METHODS AND FINDINGS: The study population was individuals aged ≥15 years living in 14 urban and peri-urban “PopART intervention” communities in Zambia and South Africa (SA), with a total population of approximately 600,000 and approximately 15% adult HIV prevalence. Community HIV care providers (CHiPs) delivered the PopART intervention during 2014-2017. This was a combination HIV prevention package including universal home-based HIV testing, referral of HIV-positive individuals to government HIV clinic services that offered universal ART (Arm A) or ART according to national guidelines (Arm B), and revisits to HIV-positive individuals to support linkage to HIV care and retention on ART. The intervention was delivered in 3 “rounds,” each about 15 months long, during which CHiPs visited all households and aimed to contact all individuals aged ≥15 years at least once. In Arm A in Round 3 (R3), 67% (41,332/61,402) of men and 86% (56,345/65,896) of women in Zambia and 56% (17,813/32,095) of men and 71% (24,461/34,514) of women in SA participated in the intervention, among 193,907 residents aged ≥15 years. Following participation, HIV status was known by 90% of men and women in Zambia and by 78% of men and 85% of women in SA. The median time from CHiP referral of HIV-positive individuals to ART initiation was approximately 3 months. By the end of R3, an estimated 95% of HIV-positive women and 85% of HIV-positive men knew their HIV status, and among these individuals, approximately 90% of women and approximately 85% of men were on ART. ART coverage among all HIV-positive individuals was approximately 85% in women and approximately 75% in men, up from about 45% at the start of the study. ART coverage was lowest among men aged 18 to 34 and women aged 15 to 24 years, and among mobile individuals/in-migrants. Findings from Arm B were similar. The main limitations to our study were that estimates of testing and treatment coverage among men relied on considerable extrapolation because, in each round, approximately one-third of men did not participate in the PopART intervention; that our findings are for a service delivery model that was relatively intensive; and that we did not have comparable data from the 7 “standard-of-care” (Arm C) communities.

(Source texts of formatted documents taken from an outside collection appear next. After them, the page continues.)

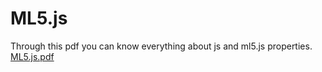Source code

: # ML5.js
Through this pdf you can know everything about js and ml5.js properties.
[ML5.js.pdf](https://github.com/Arman-Salahshour/ML5.js/files/6913385/ML5.js.pdf)
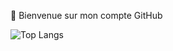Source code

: 👋 Bienvenue sur mon compte GitHub

![Top Langs](https://github-readme-stats.vercel.app/api/top-langs/?username=Tazzus&layout=compact&theme=vision-friendly-dark)

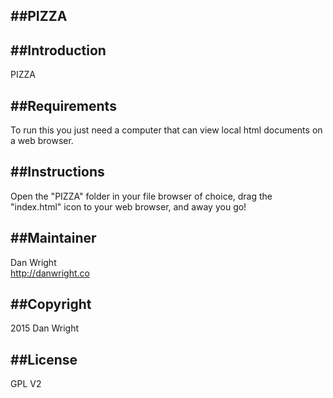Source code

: ##PIZZA
---------------------

##Introduction
---------------------
PIZZA

##Requirements
---------------------
To run this you just need a computer that can view local html documents on a web browser.

##Instructions
---------------------
Open the "PIZZA" folder in your file browser of choice, drag the "index.html" icon to your web browser, and away you go!

##Maintainer
---------------------
Dan Wright  
http://danwright.co


##Copyright
---------------------
2015 Dan Wright


##License
---------------------
GPL V2
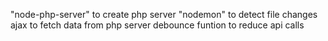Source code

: "node-php-server" to create php server
"nodemon" to detect file changes
ajax to fetch data from php server
debounce funtion to reduce api calls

CONCLUSIONS: Our study showed that very high HIV testing and treatment coverage can be achieved through persistent delivery of universal testing, facilitated linkage to HIV care, and universal treatment services. The ART coverage target of 81% was achieved overall, after 4 years of delivery of the PopART intervention, though important gaps remained among men and young people. Our findings are consistent with previously reported findings from southern and east Africa, extending their generalisability to urban settings with high rates of in-migration and mobility and to Zambia and SA.